Fazil Say, compositeur et pianiste turc de renom international, a annoncé qu’il avait décidé de s’exiler au Japon, s’inquiétant de la montée d’un conservatisme islamiste opéré par le régime turc, dans un entretien au journal Hürriyet publié lundi.

« J’ai été exclu à 100% (de la société turque). Je pense qu’il est temps pour moi de m’installer au Japon », a indiqué l’un des plus grands talents contemporains de Turquie et porte-parole des milieux laïcs, se disant victime d’une intolérance sociale et d’une censure du régime sur ses oeuvres.

« Quand j’ai dis que j’étais athée (…) on m’a insulté. La justice a été saisie sur ce que j’ai écrit sur Twitter. Je suis peut-être la première personne au monde à faire l’objet d’une enquête en justice pour avoir déclaré mon athéisme », a-t-il dit.

Le pianiste avait récemment attiré les foudres des conservateurs en Turquie par des messages avec une pointe de provocation sur l’Islam sur Twitter.
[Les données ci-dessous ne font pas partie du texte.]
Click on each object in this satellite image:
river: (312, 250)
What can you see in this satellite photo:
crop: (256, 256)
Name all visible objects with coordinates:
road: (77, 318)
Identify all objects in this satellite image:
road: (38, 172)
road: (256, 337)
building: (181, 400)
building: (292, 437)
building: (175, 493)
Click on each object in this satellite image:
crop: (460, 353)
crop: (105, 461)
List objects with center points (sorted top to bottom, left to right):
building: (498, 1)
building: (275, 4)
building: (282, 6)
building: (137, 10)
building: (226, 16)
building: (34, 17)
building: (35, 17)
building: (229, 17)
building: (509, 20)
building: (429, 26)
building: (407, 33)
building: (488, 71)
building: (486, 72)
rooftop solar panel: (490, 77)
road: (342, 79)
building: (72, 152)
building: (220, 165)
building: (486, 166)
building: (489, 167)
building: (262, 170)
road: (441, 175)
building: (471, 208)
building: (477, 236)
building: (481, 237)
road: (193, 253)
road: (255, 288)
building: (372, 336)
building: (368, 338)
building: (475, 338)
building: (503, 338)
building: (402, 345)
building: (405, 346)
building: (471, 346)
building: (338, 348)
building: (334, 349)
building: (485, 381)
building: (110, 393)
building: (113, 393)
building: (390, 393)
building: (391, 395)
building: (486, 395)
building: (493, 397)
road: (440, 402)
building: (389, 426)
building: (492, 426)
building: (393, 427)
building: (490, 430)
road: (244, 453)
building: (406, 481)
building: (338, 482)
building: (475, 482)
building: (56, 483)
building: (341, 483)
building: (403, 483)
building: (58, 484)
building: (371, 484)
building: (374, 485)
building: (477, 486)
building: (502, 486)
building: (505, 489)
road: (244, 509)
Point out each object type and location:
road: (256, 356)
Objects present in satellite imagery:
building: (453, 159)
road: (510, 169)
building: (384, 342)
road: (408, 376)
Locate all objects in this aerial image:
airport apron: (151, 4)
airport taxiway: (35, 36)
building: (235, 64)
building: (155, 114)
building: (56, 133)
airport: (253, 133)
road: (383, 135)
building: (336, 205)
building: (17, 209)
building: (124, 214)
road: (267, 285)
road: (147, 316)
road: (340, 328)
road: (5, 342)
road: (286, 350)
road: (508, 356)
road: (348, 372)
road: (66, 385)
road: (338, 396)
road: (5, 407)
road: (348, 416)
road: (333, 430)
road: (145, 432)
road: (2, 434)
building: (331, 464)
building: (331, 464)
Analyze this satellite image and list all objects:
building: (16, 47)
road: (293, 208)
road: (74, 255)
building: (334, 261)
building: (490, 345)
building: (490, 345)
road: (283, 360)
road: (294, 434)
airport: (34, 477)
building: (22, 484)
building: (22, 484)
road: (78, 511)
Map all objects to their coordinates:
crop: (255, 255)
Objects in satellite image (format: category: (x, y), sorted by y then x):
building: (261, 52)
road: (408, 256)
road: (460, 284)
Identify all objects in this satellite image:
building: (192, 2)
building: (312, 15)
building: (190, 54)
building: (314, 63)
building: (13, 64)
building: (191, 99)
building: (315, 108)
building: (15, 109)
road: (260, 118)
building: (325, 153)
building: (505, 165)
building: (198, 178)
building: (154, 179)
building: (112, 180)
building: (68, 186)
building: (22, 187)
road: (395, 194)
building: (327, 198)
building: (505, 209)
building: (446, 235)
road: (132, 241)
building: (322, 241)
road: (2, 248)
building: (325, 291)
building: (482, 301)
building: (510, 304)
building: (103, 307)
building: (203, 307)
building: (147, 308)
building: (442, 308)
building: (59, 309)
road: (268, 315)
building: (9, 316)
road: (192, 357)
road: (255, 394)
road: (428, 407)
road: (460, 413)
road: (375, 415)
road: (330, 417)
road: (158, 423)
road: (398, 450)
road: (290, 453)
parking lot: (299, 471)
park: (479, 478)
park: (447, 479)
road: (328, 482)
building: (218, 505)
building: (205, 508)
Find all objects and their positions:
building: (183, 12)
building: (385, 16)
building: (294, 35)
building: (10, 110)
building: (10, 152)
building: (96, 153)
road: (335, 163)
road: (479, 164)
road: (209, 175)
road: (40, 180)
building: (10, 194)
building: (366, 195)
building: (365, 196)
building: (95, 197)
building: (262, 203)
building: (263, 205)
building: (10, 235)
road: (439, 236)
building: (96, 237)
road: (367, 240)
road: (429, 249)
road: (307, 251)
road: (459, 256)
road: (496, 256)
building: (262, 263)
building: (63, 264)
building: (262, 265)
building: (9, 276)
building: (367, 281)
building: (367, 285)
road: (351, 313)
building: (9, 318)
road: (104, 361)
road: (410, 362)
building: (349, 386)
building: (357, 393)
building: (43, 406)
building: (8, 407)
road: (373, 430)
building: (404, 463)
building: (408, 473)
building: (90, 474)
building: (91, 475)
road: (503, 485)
Un influent député du parti issu de la mouvance islamiste au pouvoir, (AKP, Parti de la justice et du développement), Samil Tayyar, lui avait répondu en insultant ouvertement sa mère « sortie d’un bordel », provoquant des remous dans la classe politique, la presse et les réseaux sociaux.

« Si je suis condamné à la prison, ma carrière sera terminée », a ajouté le musicien âgé de 41 ans qui passe une grande partie de son temps entre deux continents.

Par le passé, Fazil Say avait déjà déclaré qu’en Turquie où les épouses de presque tous les ministres portent aujourd’hui le voile islamique, les laïcs devenus minoritaires subissent la pression de la majorité qui cherche à imposer à tous, de plus en plus ouvertement, un mode de vie traditionnel basé sur les valeurs religieuses.

La loi turque réprime d’ailleurs l' »insulte aux valeurs religieuses » de 3 mois à un an de prison.

De manière générale, dans une Turquie dirigée par l’AKP depuis 2002, les laïcs craignent de plus en plus pour leurs libertés individuelles. Les femmes en particulier ont peur de ne plus avoir le libre arbitre dans le choix de la vie publique et privée qu’elles voudraient mener, selon les enquêtes.

La « pression du quartier », véritable pression sociale, gagnerait en intensité, notamment dans les petites villes et les zones rurales.

L’AKP pour sa part nie toute volonté d’islamiser la société turque, officiellement à 99% musulmane.